City attorney job up in air
Bucking history and trends, Littleton City Council will review proposals from law firms to fill the role of city attorney rather than immediately replace Kirsten Crawford, who resigned in February.
“The trend is to move in-house,” City Manager Michael Penny told council on March 12. But he wants to explore using contract services, which could range from filling the position to providing all of the city’s legal services.
Penny’s staff report notes that recent turnover might lead potential candidates to view the position as in flux, resulting in less desirable applicants wanting more incentives to take the job.
Crawford held the job for less than a year after Suzanne Staiert’s controversial firing in 2011 after just three years.
“Because of this, it is not recommended that the city attorney position be in-house staff at this time,” he wrote.
He also wants to cut the position to half time, while Deputy City Attorney Kristen Schledorn’s position would remain full-time. That could be accomplished, he said, by leaning more on department heads and attorneys with Colorado Intergovernmental Risk Sharing Agency, of which the city is a member.
“The administrative staff needs to take a stronger role and responsibility in knowing the code,” said Penny.
He said a firm would have wider resources than an individual, which could reduce the need for using specialized attorneys for things like land-use issues — likely to increase given renewed interest from developers.
In 2009, the city spent about $24,000 on outside legal services and nearly $500,000 on internal legal personnel. This year’s budget anticipates those numbers to be $77,550 and $433,370, respectively.
Penny sees value in having someone in the office every day, but noted a contractor could have regular hours there. Other staffing questions are up in the air for the department, which includes Schledorn, a legal administrator, City Prosecutor Tricia McCarthy and her assistant.
“The need for legal support services would need to be evaluated under this option, as a firm may be able to provide support services and existing city staff duties reassigned to reduce costs,” he wrote.
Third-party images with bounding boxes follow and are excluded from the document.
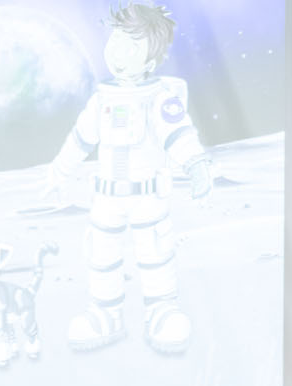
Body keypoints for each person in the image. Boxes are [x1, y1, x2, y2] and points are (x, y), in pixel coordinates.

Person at [44, 4, 213, 353]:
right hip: (107, 199)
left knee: (154, 253)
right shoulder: (102, 100)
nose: (120, 55)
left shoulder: (159, 99)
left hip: (147, 196)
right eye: (117, 42)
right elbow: (81, 137)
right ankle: (106, 314)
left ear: (151, 61)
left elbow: (178, 134)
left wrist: (195, 164)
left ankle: (162, 310)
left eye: (132, 47)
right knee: (102, 255)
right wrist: (60, 171)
Personnel and operational costs for the four-person office are about $221 an hour. Partners in private firms average $180 to $210 an hour.
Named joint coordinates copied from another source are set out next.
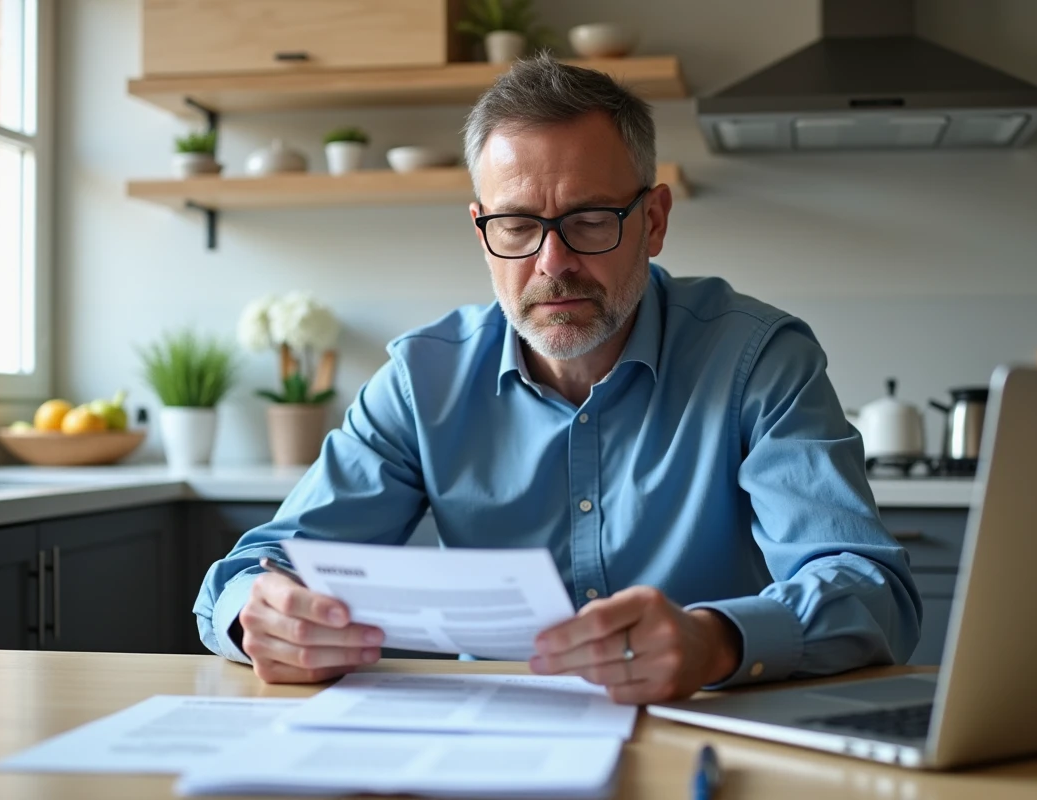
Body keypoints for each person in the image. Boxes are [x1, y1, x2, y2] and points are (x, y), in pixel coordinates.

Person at [194, 54, 921, 705]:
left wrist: (715, 641)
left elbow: (873, 592)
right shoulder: (423, 380)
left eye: (590, 219)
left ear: (654, 220)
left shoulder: (758, 360)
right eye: (517, 225)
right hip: (493, 742)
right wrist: (263, 614)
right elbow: (250, 571)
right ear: (482, 232)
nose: (553, 264)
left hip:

“Although initially discussed as a potential cost savings, the option selected must provide the staff and council with high-quality legal representation, and it is very important that individual or option selected ‘fits’ with the city,” wrote Penny.
Only Councilor Peggy Cole was against Penny’s proposal, saying she wants to keep the job full-time and in house.
“It just has a stronger feel and connection to the community,” she said.
“I’m OK with going for an RFP (request for proposal), because we always can turn it down if we don’t like it,” said Councilor Jim Taylor.